▶ Work instruction 1
In the aconitase abstract, what g-values does the EPR spectrum of the active [4Fe-4S]+ enzyme show in the absence of citrate?
▶ Work instruction 2
Reproduce the part of the aconitase abstract that opens with the words containing "Mössbauer and EPR" and closes with "binding of citrate.".
(Beginning of Selected text)
Mössbauer and EPR studies of activated aconitase: development of a localized valence state at a subsite of the [4Fe-4S] cluster on binding of citrate.

Abstract

During activation of aconitase a ferrous ion is incorporated into a [3Fe-4S] cluster to yield a structure with a [4Fe-4S] core. Using 57Fe or 56Fe for activation we have studied with Mössbauer spectroscopy the beef heart enzyme in the presence of citrate. Our studies show that the environment of one iron site (Fea) of the [4Fe-4S] cluster is drastically altered in the presence of citrate. Fea is the iron acquired during activation of aconitase. In the oxidized [4Fe-4S]2+ state two species with enzyme-bound substrate are observed, whereas only one is observed in the reduced [4Fe-4S]+ state. The Mössbauer parameters of Fea reveal that the site has acquired substantial high-spin ferrous character. This is most pronounced in the 1+ state where at Fea the cluster exhibits a localized valence state. The dramatic increase of the isomer shift upon substrate binding strongly suggests that the ligand environment of Fea has become at least five-coordinate and that the cluster may function as a Lewis acid. In the absence of citrate the EPR spectra of the active [4Fe-4S]+ enzyme (g1,2,3 = 2.06, 1.93, 1.86) show no hyperfine broadening in the presence of H2 17O. However, in the presence of citrate (g1,2,3 = 2.04, 1.85, 1.78) sizable transferred hyperfine interactions are observed; under the experimental conditions the hydroxyl groups of citrate and isocitrate as well as water are labeled with 17O. We did not detect broadening by 17O-labeled carboxyl groups of citrate in H2 16O. Implications for the mechanism of aconitase are discussed.
(End of Selected text)
(Beginning of Data listing)
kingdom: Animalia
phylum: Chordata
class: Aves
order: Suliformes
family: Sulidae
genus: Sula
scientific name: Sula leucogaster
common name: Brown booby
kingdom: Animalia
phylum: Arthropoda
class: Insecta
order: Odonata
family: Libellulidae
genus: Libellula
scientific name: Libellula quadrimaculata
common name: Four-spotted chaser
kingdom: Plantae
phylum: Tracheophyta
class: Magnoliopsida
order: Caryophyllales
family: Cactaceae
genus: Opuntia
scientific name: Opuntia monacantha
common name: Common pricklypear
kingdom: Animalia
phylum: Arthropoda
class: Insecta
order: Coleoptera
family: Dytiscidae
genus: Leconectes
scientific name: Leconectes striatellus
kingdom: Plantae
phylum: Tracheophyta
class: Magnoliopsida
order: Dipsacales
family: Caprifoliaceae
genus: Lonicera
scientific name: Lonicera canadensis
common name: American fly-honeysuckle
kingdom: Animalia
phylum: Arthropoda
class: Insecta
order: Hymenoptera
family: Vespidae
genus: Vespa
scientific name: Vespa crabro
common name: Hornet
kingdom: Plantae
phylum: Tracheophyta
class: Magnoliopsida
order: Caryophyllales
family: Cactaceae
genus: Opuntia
(End of Data listing)
▶ Answer space 1
2.06, 1.93, 1.86

▶ Answer space 2
Mössbauer and EPR studies of activated aconitase: development of a localized valence state at a subsite of the [4Fe-4S] cluster on binding of citrate.